▸ WHAT IS EXPECTED
Continue the forum thread below about imaging Boot Camp partitions with MDT 2013 or WDS, picking up after its last post.

Boot Camp Imaging Using MDT 2013 or WDS with Microsoft Server 2012 r2

rcantrell
New Contributor II

I am currently charged with imaging around 30 iMacs with Windows 7 x64 using the Boot Camp partition.

MDT 2013 with Litetouch Deployment
I started with this discussion that @franton posted on the issue:
https://jamfnation.jamfsoftware.com/discussion.html?id=7014

From that discussion I was able to use this link for help:
http://social.technet.microsoft.com/Forums/en-US/1036deca-bd04-4fe2-aaec-2c17bb86a63f/mdt-and-macs-r...

However, I am unable to get my image to set properly. I can view slice four inside of the Litetouch deployment using diskpart and both list-partition and list-volume show me that I have the partition setup correctly.

After Litetouch restarts after the image is installed I get, "No operating system could be found."
When I go to view it on the Mac side though, the partition is still exFat and named "Untitled." A single file is viewable for the content of the partition.

Has anyone else been able to successfully image using MDT 2013 or WDS? If so, could you please provide me with some details on how you were able to accomplish it?

Any help would be greatly appreciated.

Thanks,
Roger

15 REPLIES 15

franton
Valued Contributor III

A blast from my past!

Well we ended up giving up on litetouch deployment completely. We found it wasn't creating the hybrid MBR that the Mac requires for it to work properly. We now create a sysprepped deployment image and capture with Winclone.

Winclone 4 now has tools built in that can "repair" the faulty MBR structure and even fix and EFI boot issues on Windows 8 + macs capable of EFI windows booting. (That's 2013 computers onwards I think).

Believe me it's the easiest method.

rcantrell
New Contributor II

Thanks for the fast and informative response, Franton. Winclone sounds like something I will need to look into.

Thanks again,
Roger

tls2t
New Contributor II

I would like to know if anyone out there has gotten this to work properly, as we are moving to this in order to have a single build to deploy across both our PCs and Macs (Win 8.1).

▸ GIVEN ENTRIES
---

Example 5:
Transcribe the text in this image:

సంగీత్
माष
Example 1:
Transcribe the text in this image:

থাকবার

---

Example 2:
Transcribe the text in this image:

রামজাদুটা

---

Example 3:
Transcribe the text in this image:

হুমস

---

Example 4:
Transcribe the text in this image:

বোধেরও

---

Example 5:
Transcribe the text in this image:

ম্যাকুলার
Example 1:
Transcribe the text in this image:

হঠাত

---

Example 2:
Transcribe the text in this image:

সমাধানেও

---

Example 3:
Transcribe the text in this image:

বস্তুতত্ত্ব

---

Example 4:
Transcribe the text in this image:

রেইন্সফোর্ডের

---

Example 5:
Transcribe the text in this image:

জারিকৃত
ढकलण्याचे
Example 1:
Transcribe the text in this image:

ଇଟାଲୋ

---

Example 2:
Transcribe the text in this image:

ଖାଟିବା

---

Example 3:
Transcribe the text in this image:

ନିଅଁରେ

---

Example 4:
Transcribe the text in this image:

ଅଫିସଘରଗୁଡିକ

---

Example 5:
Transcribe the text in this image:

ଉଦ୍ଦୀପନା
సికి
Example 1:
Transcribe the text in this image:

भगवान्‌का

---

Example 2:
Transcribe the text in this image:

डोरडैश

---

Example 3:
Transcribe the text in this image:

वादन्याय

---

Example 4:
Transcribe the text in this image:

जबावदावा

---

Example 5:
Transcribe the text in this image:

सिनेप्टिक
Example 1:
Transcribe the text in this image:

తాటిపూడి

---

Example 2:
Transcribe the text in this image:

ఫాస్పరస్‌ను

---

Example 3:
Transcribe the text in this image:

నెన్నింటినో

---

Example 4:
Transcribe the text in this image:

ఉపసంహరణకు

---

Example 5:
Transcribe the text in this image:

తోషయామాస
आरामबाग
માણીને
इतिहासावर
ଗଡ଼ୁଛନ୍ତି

▸ RESULT
I can get the partition created successfully and MDT properly applies the OS image, but the Mac just can't seem to see the partition as bootable. I even added a step in the TS to set the partition as active, but didn't help. Then, I set up another step to run the "BCDboot" command, and now it sees it as a bootable partition, but then tells me that there isn't any operating system found. I have verified that all of the files are indeed on the drive.

I'm getting so close, but am still so far away.

putnajoe
New Contributor III

I am using SCCM 2012 R2 to put the Windows image on the dual boot Macs on my campus and I have seen a similar situation there. The image is successfully applied but not bootable. I ended up installing rEFIt on the OS X side which could then boot the Windows side and then finish my image process. Once Windows was finished, I remove rEFIt and everything works as it should. I am using Munki to install and remove rEFIt but I am assuming it could be done with Casper as well.

franton
Valued Contributor III

That's exactly what we used to do. As I mentioned before, the hybrid MBR that Mac hardware requires is a major stumbling block. When all Mac hardware supports EFI booting of Windows (version 8 upwards as of time of posting), this issue should disappear.

rEFIt is depreciated in favour of rEFInd anyway. It exposes a whole bunch of low level stuff that in an educational environment (like where I am), you do not want to expose.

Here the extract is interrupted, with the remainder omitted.